The timing of the trial could not have been worse for Obama, whose relationship to Rezko remains in question. Rezko assisted Obama with the purchase of his suburban Chicago home and was a prominent financial backer of the former community organizer's various political campaigns. In 2005, while Rezko was known to be under Federal investigation, Obama entered into a complicated financial transaction involving Rezko to purchase his $1.6 million home while Rezko's wife purchased the adjacent lot, which the home's owner agreed to split off from the property, for $625,000. The Obamas paid $300,000 less than the asking price for the house. Later, Rezko sold a portion of the adjacent lot to the Obamas for $105,000, rendering Rezko's parcel practically unusable. After first stonewalling on questions about the deal, Obama has since admitted that his involvement with Rezko in the transaction lacked judgment, calling it, "a bone-headed mistake."
Federal prosecutors said in their closing argument yesterday that Rezko used the state Health Facilities Planning Board and the state pensions board to extort monies out of companies wishing to gain state contracts. At least three of the members of the Health Facilities Planning Board, including the chairman, made contributions to Rezko before being appointed. Rezko's alleged partner in the scheme, Stuart Levine, testified at the trial that he and Rezko planned to split a $1.5 million kickback paid by a company that wanted to build a hospital in Crystal Lake, Illinois. Prosecutors said that Rezko wan an intimate part of a "corrupt ring of individuals." "He joined the corrupt scheme, he acted in furtherance of it and he did it for money," U.S. Attorney Reid Schar said.
Rezko's lawyers dismissed the allegations from Levine, pointing to his admittedly long history of illegal drug use. "He said he is a felon, he admitted he is a liar many times over, he said he is a thief, and I don't know if he said he was a drug addict, but he was a drug abuser," defense attorney Joseph Duffy said.

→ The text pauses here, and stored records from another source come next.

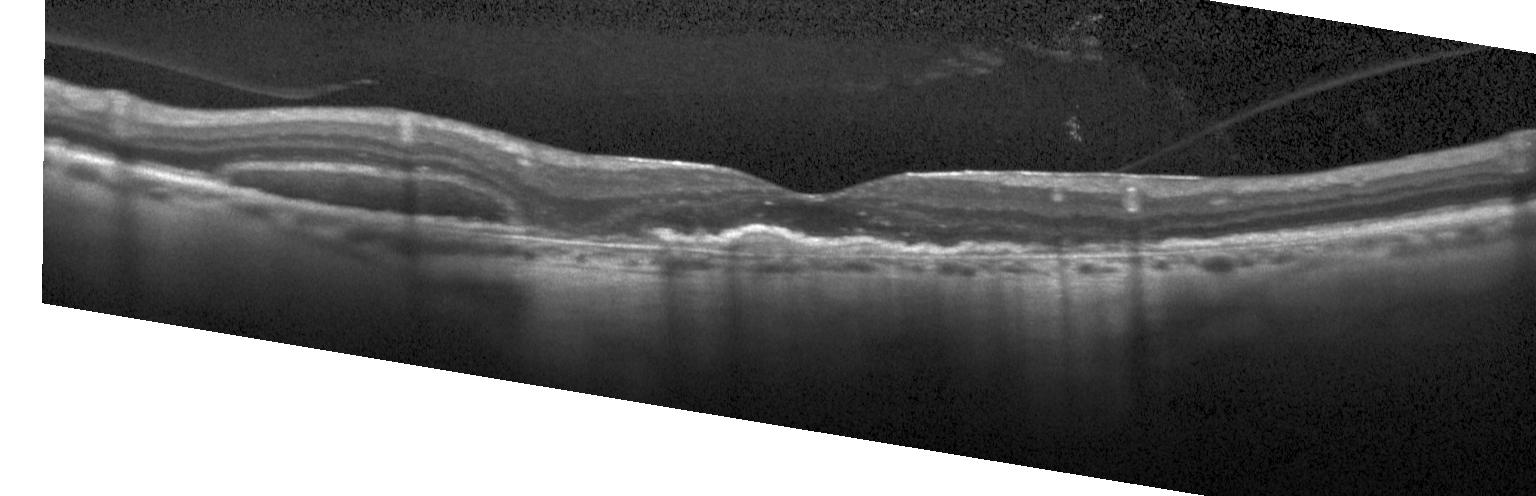

Finding: a choroidal neovascular membrane.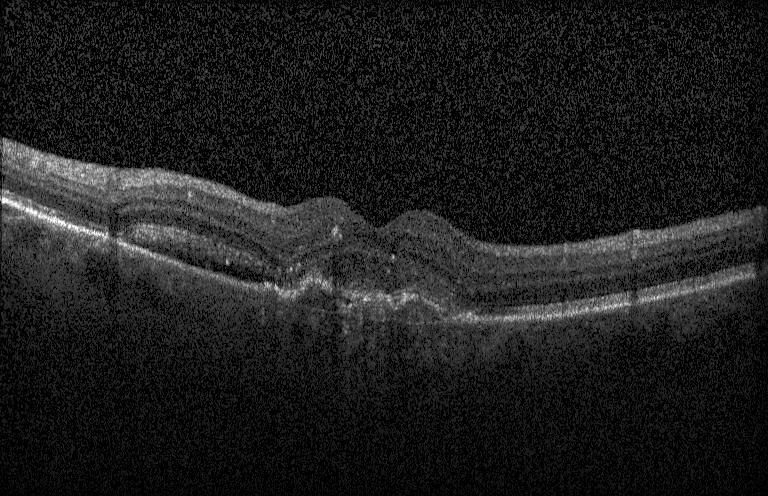
Retinal OCT cross-section.
This B-scan demonstrates a choroidal neovascular membrane.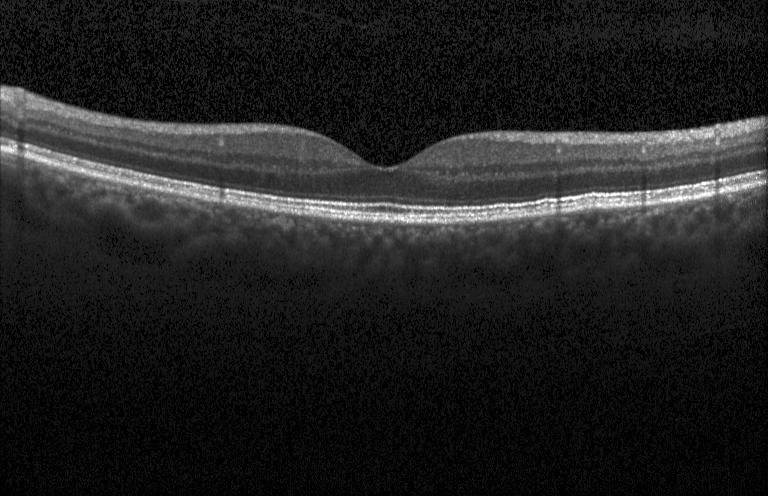

Finding: no CNV, DME, or drusen.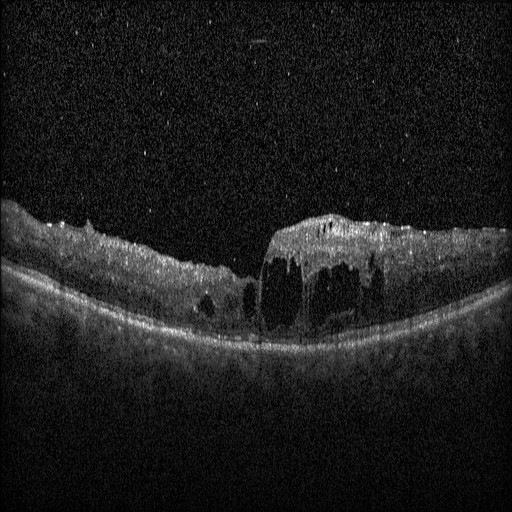 OCT finding: diabetic macular edema.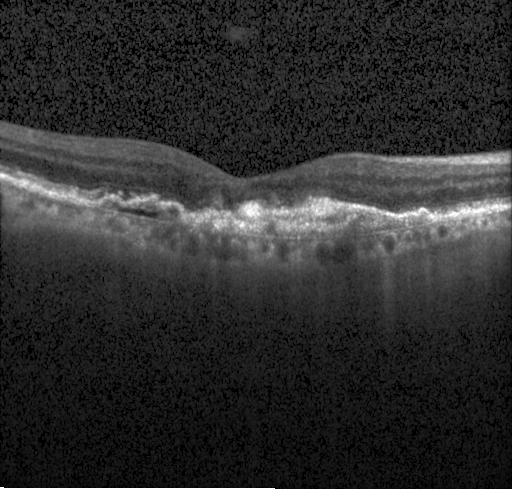 Retinal OCT B-scan — The scan shows choroidal neovascularization.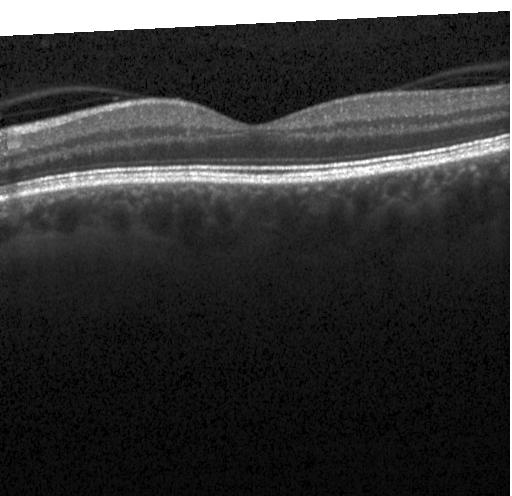

Retinal OCT B-scan
Finding: neither choroidal neovascularization, diabetic macular edema, nor drusen.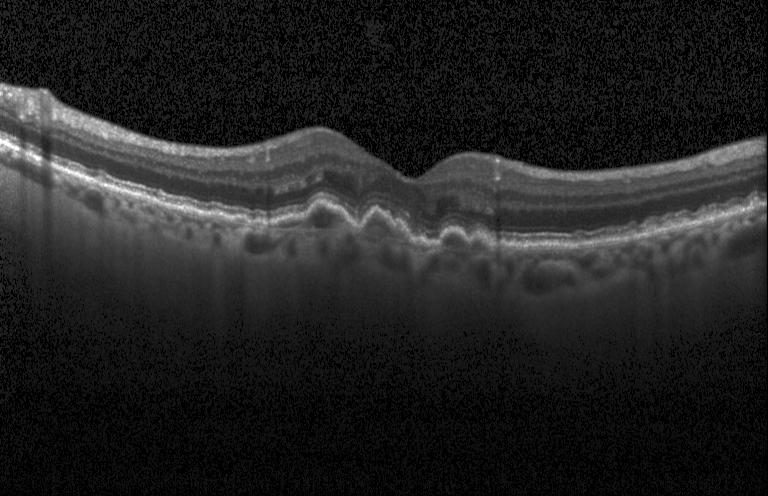

Dx: choroidal neovascularization.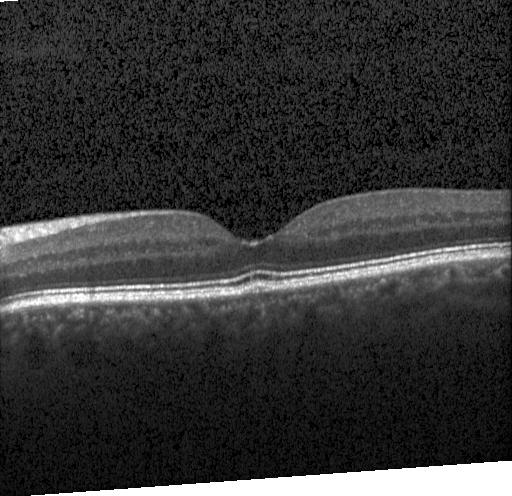

Retinal OCT B-scan. Spectral-domain OCT
The scan shows no choroidal neovascularization, diabetic macular edema, or drusen.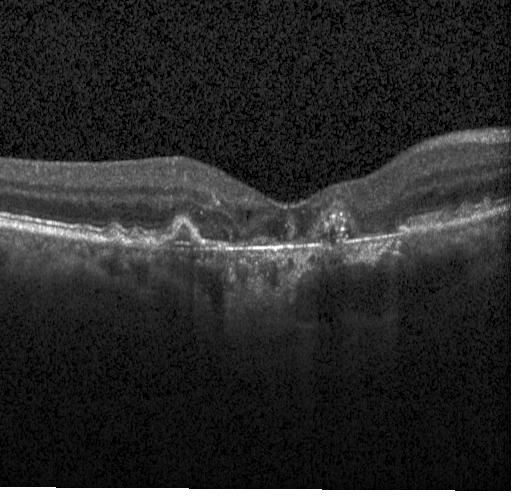

Spectral-domain OCT B-scan: a choroidal neovascular membrane.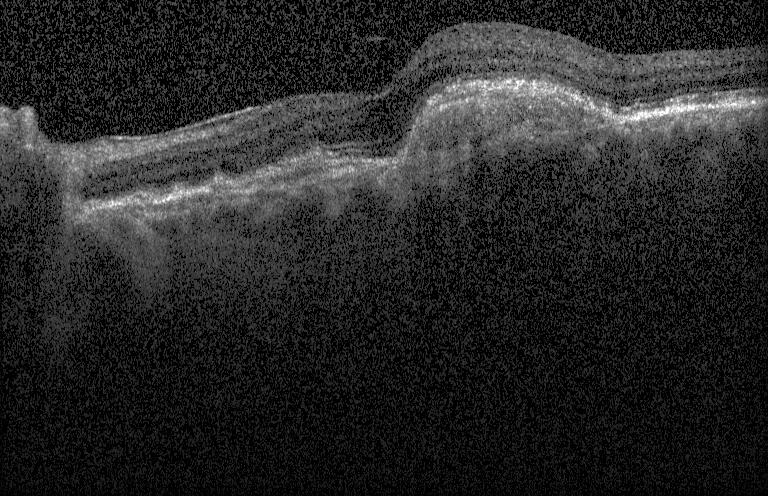

Optical coherence tomography scan, SD-OCT — Macular OCT: a choroidal neovascular membrane.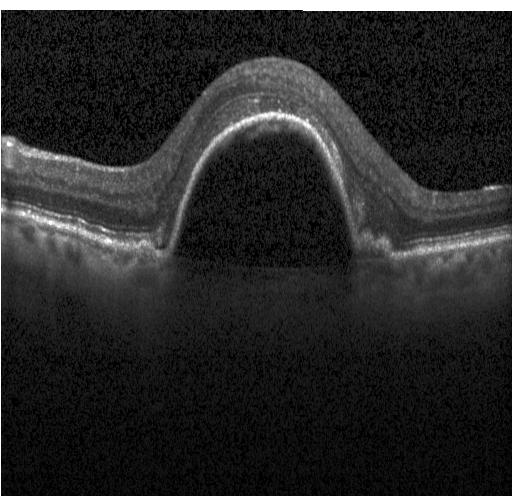 OCT B-scan. Diagnosis: choroidal neovascularization (CNV).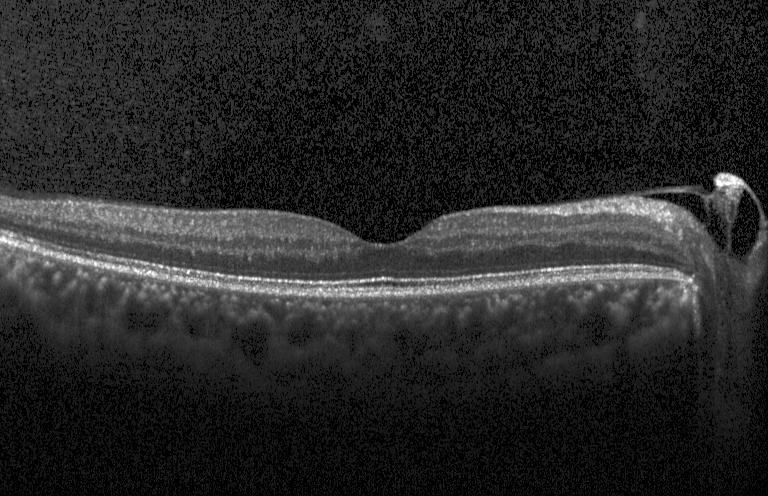

Retinal OCT B-scan — The scan shows no choroidal neovascularization, no diabetic macular edema, and no drusen.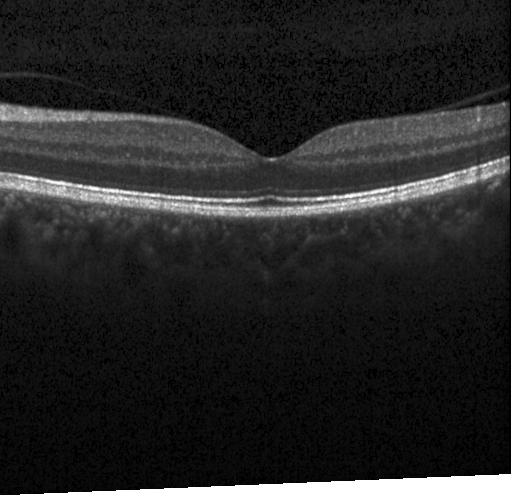

OCT scan showing neither choroidal neovascularization, diabetic macular edema, nor drusen.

However the verdict comes down, the renewed focus on the Obama-Rezko relationship could be bad for Obama's campaign. Fresh off his victory and closer-than-expected loss in North Carolina and Indiana last week, Obama is making the case that the Democratic nomination contest is essentially over. But his rival, Sen. Hillary Clinton, is not yet backing down, and is stressing that she is the more electable candidate for the general election. A Rezko conviction will invite a reexamination of the relationship, tenuous as it may be, between him and Obama. That is surely not the kind of general election campaign kick-off that the Obama campaign envisioned.